Required action: Transcribe, verbatim, every line from the start of the entries through the line that contains "button close"; include both boundary lines and omit all others.

Stored data entries:
= Beginning of Section =

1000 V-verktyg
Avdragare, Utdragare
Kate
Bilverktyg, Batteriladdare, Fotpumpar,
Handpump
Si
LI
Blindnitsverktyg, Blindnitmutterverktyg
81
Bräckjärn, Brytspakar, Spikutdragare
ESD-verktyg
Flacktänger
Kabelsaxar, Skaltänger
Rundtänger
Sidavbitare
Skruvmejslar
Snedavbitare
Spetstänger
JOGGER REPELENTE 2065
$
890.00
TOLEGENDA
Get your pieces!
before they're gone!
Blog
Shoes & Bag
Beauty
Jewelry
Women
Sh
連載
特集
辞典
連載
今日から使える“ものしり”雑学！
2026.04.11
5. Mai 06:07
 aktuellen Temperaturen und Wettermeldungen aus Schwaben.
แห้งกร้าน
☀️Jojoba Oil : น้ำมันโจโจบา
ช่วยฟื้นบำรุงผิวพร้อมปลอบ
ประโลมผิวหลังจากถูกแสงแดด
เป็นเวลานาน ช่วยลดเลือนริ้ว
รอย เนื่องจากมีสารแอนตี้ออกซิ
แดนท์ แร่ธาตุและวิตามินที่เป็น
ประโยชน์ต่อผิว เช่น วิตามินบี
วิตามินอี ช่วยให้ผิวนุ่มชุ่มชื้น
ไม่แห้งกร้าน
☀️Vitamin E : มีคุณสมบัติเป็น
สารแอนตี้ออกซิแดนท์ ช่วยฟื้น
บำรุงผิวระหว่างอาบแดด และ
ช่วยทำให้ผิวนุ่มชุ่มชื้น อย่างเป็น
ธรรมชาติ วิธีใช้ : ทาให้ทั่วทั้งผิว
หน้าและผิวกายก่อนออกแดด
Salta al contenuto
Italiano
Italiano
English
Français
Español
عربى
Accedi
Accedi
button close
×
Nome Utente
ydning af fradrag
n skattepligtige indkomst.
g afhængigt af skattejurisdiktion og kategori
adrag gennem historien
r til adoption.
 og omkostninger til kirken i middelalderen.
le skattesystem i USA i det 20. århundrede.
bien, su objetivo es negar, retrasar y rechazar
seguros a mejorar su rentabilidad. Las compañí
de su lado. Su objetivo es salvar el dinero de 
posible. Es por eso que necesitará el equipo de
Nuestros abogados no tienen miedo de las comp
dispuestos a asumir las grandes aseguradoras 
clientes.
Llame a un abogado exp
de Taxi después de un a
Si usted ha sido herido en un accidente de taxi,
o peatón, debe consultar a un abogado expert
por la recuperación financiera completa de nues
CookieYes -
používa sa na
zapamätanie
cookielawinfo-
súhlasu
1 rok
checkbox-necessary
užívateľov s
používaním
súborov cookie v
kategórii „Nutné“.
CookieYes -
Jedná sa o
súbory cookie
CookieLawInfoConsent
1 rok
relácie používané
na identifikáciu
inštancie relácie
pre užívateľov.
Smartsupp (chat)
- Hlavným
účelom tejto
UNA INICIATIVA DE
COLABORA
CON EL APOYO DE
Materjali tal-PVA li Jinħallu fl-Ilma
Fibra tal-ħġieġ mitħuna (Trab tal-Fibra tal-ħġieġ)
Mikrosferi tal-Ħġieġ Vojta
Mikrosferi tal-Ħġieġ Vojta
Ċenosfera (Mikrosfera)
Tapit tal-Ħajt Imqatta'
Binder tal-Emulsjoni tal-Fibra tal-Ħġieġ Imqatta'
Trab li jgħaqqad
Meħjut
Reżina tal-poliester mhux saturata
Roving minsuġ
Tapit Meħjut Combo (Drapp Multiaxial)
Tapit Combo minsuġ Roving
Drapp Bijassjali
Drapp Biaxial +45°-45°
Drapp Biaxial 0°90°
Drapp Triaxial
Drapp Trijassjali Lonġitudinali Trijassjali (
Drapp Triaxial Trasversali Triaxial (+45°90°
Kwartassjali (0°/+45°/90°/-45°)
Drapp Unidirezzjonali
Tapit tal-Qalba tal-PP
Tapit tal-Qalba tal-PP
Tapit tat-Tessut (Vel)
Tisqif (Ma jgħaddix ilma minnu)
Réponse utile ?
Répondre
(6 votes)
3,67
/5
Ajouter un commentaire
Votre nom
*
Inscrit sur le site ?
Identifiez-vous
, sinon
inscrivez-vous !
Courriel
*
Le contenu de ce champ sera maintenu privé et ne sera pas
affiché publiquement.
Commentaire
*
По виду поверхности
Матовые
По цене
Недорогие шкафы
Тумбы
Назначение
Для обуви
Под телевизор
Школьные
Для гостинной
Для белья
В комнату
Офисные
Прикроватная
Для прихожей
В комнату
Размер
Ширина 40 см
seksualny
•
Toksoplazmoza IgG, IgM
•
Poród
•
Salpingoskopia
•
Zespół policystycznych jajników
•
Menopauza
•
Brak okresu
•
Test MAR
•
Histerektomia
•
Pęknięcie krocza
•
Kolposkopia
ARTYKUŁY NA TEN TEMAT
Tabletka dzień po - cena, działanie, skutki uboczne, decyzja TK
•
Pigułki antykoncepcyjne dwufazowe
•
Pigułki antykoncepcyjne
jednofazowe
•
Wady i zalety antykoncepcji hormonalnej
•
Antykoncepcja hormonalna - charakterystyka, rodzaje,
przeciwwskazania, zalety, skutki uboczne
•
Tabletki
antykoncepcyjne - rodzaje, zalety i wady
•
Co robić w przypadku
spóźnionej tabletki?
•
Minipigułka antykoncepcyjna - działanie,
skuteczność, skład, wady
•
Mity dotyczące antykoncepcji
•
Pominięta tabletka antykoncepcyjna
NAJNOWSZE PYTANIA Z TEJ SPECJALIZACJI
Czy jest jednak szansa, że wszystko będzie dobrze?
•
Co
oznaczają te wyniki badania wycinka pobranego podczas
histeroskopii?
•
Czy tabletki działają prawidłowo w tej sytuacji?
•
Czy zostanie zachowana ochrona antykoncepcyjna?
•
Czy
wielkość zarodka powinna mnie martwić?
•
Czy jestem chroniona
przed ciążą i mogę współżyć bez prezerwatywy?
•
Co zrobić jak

= End of Section =

Written solution:
1000 V-verktyg
Avdragare, Utdragare
Kate
Bilverktyg, Batteriladdare, Fotpumpar,
Handpump
Si
LI
Blindnitsverktyg, Blindnitmutterverktyg
81
Bräckjärn, Brytspakar, Spikutdragare
ESD-verktyg
Flacktänger
Kabelsaxar, Skaltänger
Rundtänger
Sidavbitare
Skruvmejslar
Snedavbitare
Spetstänger
JOGGER REPELENTE 2065
$
890.00
TOLEGENDA
Get your pieces!
before they're gone!
Blog
Shoes & Bag
Beauty
Jewelry
Women
Sh
連載
特集
辞典
連載
今日から使える“ものしり”雑学！
2026.04.11
5. Mai 06:07
 aktuellen Temperaturen und Wettermeldungen aus Schwaben.
แห้งกร้าน
☀️Jojoba Oil : น้ำมันโจโจบา
ช่วยฟื้นบำรุงผิวพร้อมปลอบ
ประโลมผิวหลังจากถูกแสงแดด
เป็นเวลานาน ช่วยลดเลือนริ้ว
รอย เนื่องจากมีสารแอนตี้ออกซิ
แดนท์ แร่ธาตุและวิตามินที่เป็น
ประโยชน์ต่อผิว เช่น วิตามินบี
วิตามินอี ช่วยให้ผิวนุ่มชุ่มชื้น
ไม่แห้งกร้าน
☀️Vitamin E : มีคุณสมบัติเป็น
สารแอนตี้ออกซิแดนท์ ช่วยฟื้น
บำรุงผิวระหว่างอาบแดด และ
ช่วยทำให้ผิวนุ่มชุ่มชื้น อย่างเป็น
ธรรมชาติ วิธีใช้ : ทาให้ทั่วทั้งผิว
หน้าและผิวกายก่อนออกแดด
Salta al contenuto
Italiano
Italiano
English
Français
Español
عربى
Accedi
Accedi
button close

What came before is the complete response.